During the Venice City Council election earlier this month, she pointed out, 10 percent of the equipment broke, but she sent more machines than usual to each precinct, so the breakdowns did not impede the process.
She also read the board portions of an Oct. 16 email she received from the state Division of Elections: “We do not expect further action from Dominion” in regard to handling the situation. “[That] does not give me a warm fuzzy feeling about Dominion,” she told the board.
One other factor Dent explained was the county’s $1 million investment in 2007 in AutoMARK devices designed to enable blind and visually impaired persons to vote. That system will not work with the new Dominion equipment that is available, Dent continued though they can be used with the new ES&S machines. The state has certified only Dominion and ES&S as vendors of voting machines, she pointed out, so she had no choice but to seek a single bid from ES&S for the new equipment.
“You do not implement a voting system overnight,” Dent told the board. “We’ve taken on this challenge not because I wanted a new voting system.”
She also noted that she has to mail ballots on Jan. 30, 2016, to military personnel and other Sarasota County voters overseas so those people can participate in the March 15, 2016 Presidential Primary.

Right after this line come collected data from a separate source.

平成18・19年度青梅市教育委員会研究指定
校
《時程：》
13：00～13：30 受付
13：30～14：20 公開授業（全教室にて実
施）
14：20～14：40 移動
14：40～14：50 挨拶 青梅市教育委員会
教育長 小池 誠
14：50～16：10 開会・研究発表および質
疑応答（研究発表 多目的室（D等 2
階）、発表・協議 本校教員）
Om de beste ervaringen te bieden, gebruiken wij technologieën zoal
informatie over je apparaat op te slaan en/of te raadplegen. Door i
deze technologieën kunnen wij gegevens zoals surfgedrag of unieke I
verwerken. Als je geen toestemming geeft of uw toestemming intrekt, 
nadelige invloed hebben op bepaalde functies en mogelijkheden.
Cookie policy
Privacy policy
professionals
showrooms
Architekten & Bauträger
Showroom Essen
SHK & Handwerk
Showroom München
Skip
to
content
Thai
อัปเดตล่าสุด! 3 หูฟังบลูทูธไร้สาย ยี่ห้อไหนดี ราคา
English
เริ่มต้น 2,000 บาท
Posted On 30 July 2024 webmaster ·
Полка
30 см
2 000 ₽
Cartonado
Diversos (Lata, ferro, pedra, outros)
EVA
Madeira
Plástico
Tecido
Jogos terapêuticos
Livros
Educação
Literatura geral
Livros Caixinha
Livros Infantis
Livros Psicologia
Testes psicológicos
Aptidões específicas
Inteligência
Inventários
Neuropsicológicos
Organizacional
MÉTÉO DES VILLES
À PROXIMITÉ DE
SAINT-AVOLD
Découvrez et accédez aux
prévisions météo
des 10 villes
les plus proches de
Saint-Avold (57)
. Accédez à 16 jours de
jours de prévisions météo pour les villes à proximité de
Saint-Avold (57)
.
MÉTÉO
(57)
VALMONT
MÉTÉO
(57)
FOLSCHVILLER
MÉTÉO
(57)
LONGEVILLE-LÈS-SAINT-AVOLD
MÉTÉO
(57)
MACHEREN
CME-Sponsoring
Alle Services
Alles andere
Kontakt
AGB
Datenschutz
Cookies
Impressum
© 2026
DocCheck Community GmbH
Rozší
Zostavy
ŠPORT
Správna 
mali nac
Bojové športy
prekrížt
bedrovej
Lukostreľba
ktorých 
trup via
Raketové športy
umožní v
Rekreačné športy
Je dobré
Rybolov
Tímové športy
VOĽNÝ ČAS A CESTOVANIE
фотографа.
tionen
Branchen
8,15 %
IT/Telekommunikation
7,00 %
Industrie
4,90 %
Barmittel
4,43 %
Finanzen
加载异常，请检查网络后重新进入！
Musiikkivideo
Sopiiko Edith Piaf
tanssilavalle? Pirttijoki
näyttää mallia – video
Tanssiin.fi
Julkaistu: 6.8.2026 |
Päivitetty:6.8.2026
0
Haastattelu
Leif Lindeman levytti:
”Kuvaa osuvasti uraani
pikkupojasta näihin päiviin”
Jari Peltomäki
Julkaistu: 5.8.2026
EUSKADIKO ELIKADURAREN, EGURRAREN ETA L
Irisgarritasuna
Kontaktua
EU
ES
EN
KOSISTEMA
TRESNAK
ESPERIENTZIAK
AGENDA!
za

When Robinson then asked county Procurement Official Ted Coyman how long it would take for a sealed bid process to reach the point of staff bringing a contract recommendation to the board, he replied, “It would be, I would say, at best, 90 days.”
Because of the circumstances Dent explained regarding the two state-certified vendors and the AutoMARK device, he added, “there was really no point in doing a sealed bid.”
Public dismay
Among the five people who addressed the matter during public comments on Nov. 17, Kindra Muntz of Venice, a representative of the Sarasota Alliance for Fair Elections, said she felt the fix Dominion had proposed would be simple. She had spoken with a representative of the company, she added, and he had told her he believed voting in 2016 could proceed successfully after the repairs were made.
“There’s lack of confidence in this county in ES&S,” she added.
Further, she told the commissioners she could not see how a competitive bid process possibly could take 90 days.
Jono Miller of Sarasota noted that while he has served on 10 county advisory boards, on only one occasion did the board ask him for such service.
That request followed the 2006 election, he continued, after the County Commission created a voting systems oversight committee. The members met for several months, he said, and “we were not completely happy with either [Dominion or ES&S].”
Especially given the necessity for voters to have confidence in the machines they use, Miller continued, “I hope you would agree that the worst possible outcome in this situation is to move forward today.”
He understood “time is of the essence,” he added, but he urged the board members to convince themselves and the public “that Dominion is not a viable alternative.”
The board decision
After Commissioner Caragiulo made his motion to approve the $1,650,000 appropriation for the new machines, he acknowledged that while the decision might not seem perfect from the standpoint of public perception, the board members have to take action they feel will prove best for the citizenry.
“Under the ideal situation,” Robinson added, the commissioners could take time to explore the issue further. The news that new machines would be needed for the 2016 election cycle “was a surprise to everyone,” she said.
With state elections officials joining Dent in expressing concern about whether the current system would hold up through the next year, Robinson continued, she felt the County Commission needed to move forward.
She also found it troubling, she noted, that Dominion had no better solution to offer than a hot glue fix.
Chair Carolyn Mason was absent on Nov. 17. County spokesman Drew Winchester told The Sarasota News Leader she is recovering from a fall she suffered last week.